Unique ID Numbers
In any ID system, identifying numbers—including unique ID numbers (UINs), also sometimes known as national ID numbers (NINs)—are the most basic type of identifier. They are issued automatically when a person enrolls, and their default function is to serve as a record locater or index within the system to facilitate back-end operations such as linking different tables within a database.
In the context of foundational systems, ID numbers are considered to be “unique” when:
the number-generating process ensures that no two people within the system share the same number; and
a deduplication process ensures that the same person does not have multiple identity records or numbers (i.e., that they are unique in the database).
In addition to their function as back-end identifiers, however, ID numbers have been used for authentication as a type of credential. In this role, they serve a similar function to that of a username: they are information that a person presents to a relying party—along with one or more authenticators such as biometrics, passwords, OTPs, PINs—to say “this is who I am.” The system then uses the ID number (or username) to look up the person’s record (or account) in a database and then verify the authenticators they have provided against that record. As discussed above in the case of India, using a unique ID number as an identifier during authentication could eliminate the need for physical credentials. However, there are certain limitations to this use including the need for connectivity and some people’s preferences for having physical credentials for in-person authentication.
Beyond usability, there are also important data protection concerns with using a “raw” (i.e., the root or original) ID numbers for authentication. Like user names, ID numbers can only be considered credentials in the weak sense, in that they are often widely known or easily discovered. The more these numbers are used across multiple systems, the higher the risks that they can be used to correlate information about a person. This risk is even higher when ID numbers are used as authenticators in addition to identifiers—i.e., when they are treated as a user name (identifier) in some systems, and a password (authenticator) in others. This has happened extensively in the US and UK, where—in the absence of national ID systems—social security numbers (SSNs) have become a de facto authenticator used to prove that a person is who they claim to be for services that lack a stronger authentication mechanism (e.g., asking people to provide the last four digits of their SSN when logging into online banking).

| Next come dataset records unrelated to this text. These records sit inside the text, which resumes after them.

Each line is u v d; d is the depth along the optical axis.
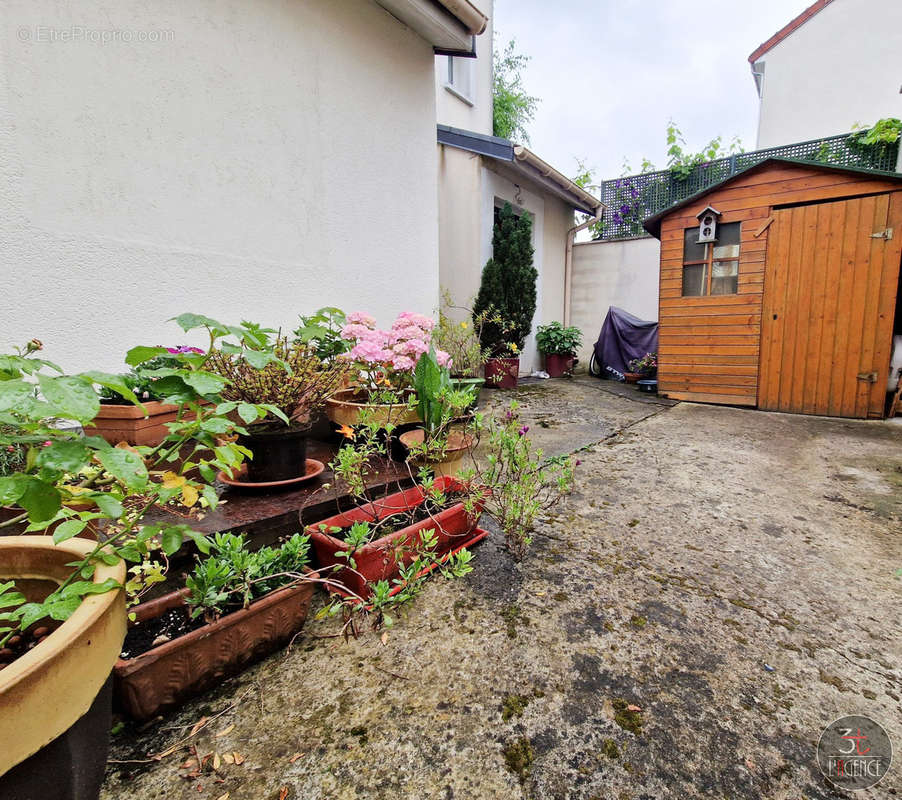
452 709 1.13
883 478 2.71
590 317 8.06
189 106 2.29
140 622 1.19
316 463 2.06
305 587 1.33
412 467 2.18
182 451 1.80
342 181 3.08
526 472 1.91
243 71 2.50
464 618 1.47
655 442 3.49
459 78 7.37
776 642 1.37
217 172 2.43
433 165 3.79
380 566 1.51
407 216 3.58
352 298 3.21
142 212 2.16
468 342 5.55
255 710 1.12
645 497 2.45
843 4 9.22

Alongside policy, regulatory, and legal controls that dictate the appropriate use of identifiers in order to avoid this type of function creep and its associated risks, technical measures should be adopted to obscure the ID number when it is used for authentication or other purposes. This may include, for example, using tokenized versions of the identity number—discussed below and in Box 21 on India’s virtual ID system—rather than the original ID number. In addition to evaluating the potential use of the ID number outside of record management, practitioners must also determine the structure of the number itself, which has implications for the system’s ability to protect privacy and personal data.
The structure of an ID number—including its format and length—require careful consideration of country context and privacy concerns. In any system, ID numbers can take one of three formats:
Random. A random number (technically a “pseudo” random number) is generated using mathematical algorithms and contains no information about the person.

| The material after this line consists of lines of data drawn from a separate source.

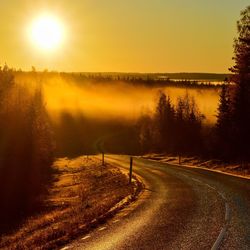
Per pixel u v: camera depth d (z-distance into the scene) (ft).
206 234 41.42
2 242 53.31
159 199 69.72
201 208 57.98
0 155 154.61
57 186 147.02
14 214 99.71
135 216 53.67
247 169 124.06
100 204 67.77
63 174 183.73
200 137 297.12
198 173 120.67
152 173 129.39
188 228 44.52
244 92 173.17
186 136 304.09
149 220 50.29
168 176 115.14
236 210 55.42
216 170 135.23
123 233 43.21
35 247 39.65
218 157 180.65
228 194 71.87
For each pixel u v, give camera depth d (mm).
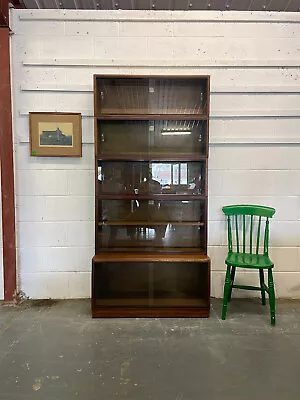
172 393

Serial. A serial number is assigned based on the order of entry into the system, with the highest number assigned to the most recent enrollee.

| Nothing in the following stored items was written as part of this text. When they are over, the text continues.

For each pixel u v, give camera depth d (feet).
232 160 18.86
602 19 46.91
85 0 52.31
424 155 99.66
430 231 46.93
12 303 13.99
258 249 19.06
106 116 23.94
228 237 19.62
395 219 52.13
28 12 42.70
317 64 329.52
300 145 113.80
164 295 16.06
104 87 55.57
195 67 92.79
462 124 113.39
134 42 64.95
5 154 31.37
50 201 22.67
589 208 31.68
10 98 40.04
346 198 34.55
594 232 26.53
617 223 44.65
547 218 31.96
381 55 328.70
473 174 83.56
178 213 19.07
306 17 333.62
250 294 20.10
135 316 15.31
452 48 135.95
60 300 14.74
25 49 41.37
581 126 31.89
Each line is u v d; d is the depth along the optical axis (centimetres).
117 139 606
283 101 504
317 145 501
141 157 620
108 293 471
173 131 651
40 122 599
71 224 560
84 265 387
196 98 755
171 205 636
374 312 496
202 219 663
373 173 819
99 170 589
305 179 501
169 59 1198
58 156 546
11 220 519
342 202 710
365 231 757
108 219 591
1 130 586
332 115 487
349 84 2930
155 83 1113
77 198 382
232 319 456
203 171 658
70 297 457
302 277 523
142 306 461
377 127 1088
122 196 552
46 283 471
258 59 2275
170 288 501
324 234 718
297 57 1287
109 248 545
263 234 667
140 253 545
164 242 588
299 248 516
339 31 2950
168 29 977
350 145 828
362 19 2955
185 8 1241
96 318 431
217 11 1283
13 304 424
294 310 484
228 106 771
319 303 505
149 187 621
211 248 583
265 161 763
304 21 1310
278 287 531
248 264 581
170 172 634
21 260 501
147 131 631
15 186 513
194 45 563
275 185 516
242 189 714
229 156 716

Coded. A number that contains information about the person, with certain digits coded based on attributes such as birth year, gender, nationality, and location of application.
Historically, many countries adopted coded numbers in their national ID and civil registration systems. In part, this was an innovation that helped standardize and pre-assign these numbers in the context of paper-based systems managed simultaneously by decentralized offices. In this context, coding numbers allowed for disconnected local offices to assign (relatively) unique numbers without knowing which numbers might already have been assigned by a neighboring office.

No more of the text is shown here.